Mon goût pour les capes

Mon goût pour les capes - Princess Hewitt

Un nouveau manteau pour l’hiver, était un achat que je devais absolument faire au plus vite. J’avais regardé les styles proposés en cette saison, mais rien ne m’avait plut, pour l’instant ; les capuches avec de la fourrure noyaient mon petit visage, les vestes trois-quarts en laine n’étaient pas assez chaudes, les parkas n’étaient pas assez élégantes, et les doudounes trop chaudes. Ce qui m’allait le mieux, étaient ces capes qui étaient présentes sur tous les défilés de la saison prochaine. Plusieurs marques avaient créé ces manteaux, dont la longueur variait selon le modèle. Le tissu pouvait être en laine, le plus souvent, mais la polaire avait aussi ses adeptes. Pour ne pas avoir l’air d’une super-héroïne, je ne devais pas prendre une cape trop longue. Le tombé du tissu devait mettre en valeur mes formes, et non pas m’envelopper comme un plaid jeté sur mes épaules.

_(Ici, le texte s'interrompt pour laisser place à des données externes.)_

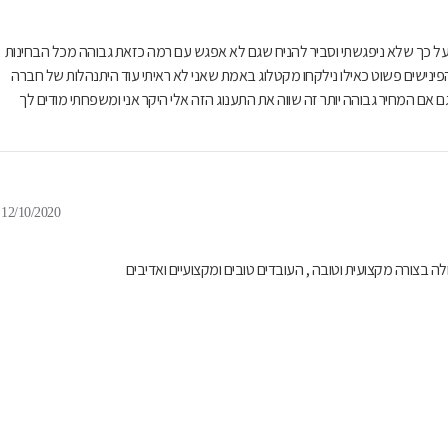
תום על כך שלא ניפגשתי וסביר להניח שגם לא אפגש עם רמה כזאת גבוהה מכל הבחינות
הפינישים פשוט כאילו נילקחו מקטלוג באמת שאני לא ראיתי עוד היתנהלות של חברה
אם המחיר גבוהה יותר זה שווה את התענוג הזה אלי היקר אני ומשפחתי מודים לך
12/10/2020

J’avais déjà eu ce problème pour me choisir une robe, l’été dernier, et un site m’avait aidé. Des femmes ont eu l’excellente idée de mettre en ligne, toutes les caractéristiques de la morphologie à prendre en compte, pour choisir le vêtement qui convient le mieux. À chaque type de silhouette, une lettre était attribuée ; le résultat de ce test me classait dans les femmes en forme de V. Sur les sites de vente par correspondance, j’avais du mal à m’imaginer si la cape m’irait. Le mieux était tout simplement de parcourir les boutiques de vêtements du centre-ville. Je mis mes bottes compensées et fourrées, mon manteau en drap de laine, des gants en soie et cachemire, qui étaient assortis avec une écharpe, et un bonnet. J’étais parée pour le grand froid qui régnait depuis quelques jours sur la ville.

Tout en marchant, j’essayais de m’imaginer la cape que je voulais porter. Je passais devant le centre de traitement de juvéderm et je tournais à l’angle de la rue suivant. Le quartier dans lequel je m’engageais, était très fourni en magasins de mode. Après quelques essais, infructueux, dans les premières boutiques pour trouver une cape qui m’irait, je pénétrais sous un porche. Au fond, plusieurs vitrines montraient des capes et des ponchos. Un des modèles exposés, me plut tout de suite. Beige et blanc, il possédait une ceinture qui empêchait l’air de s’engouffrer sous la cape, et qui affinait la silhouette. Dès que je mis ce vêtement, je vis qu’il m’allait parfaitement.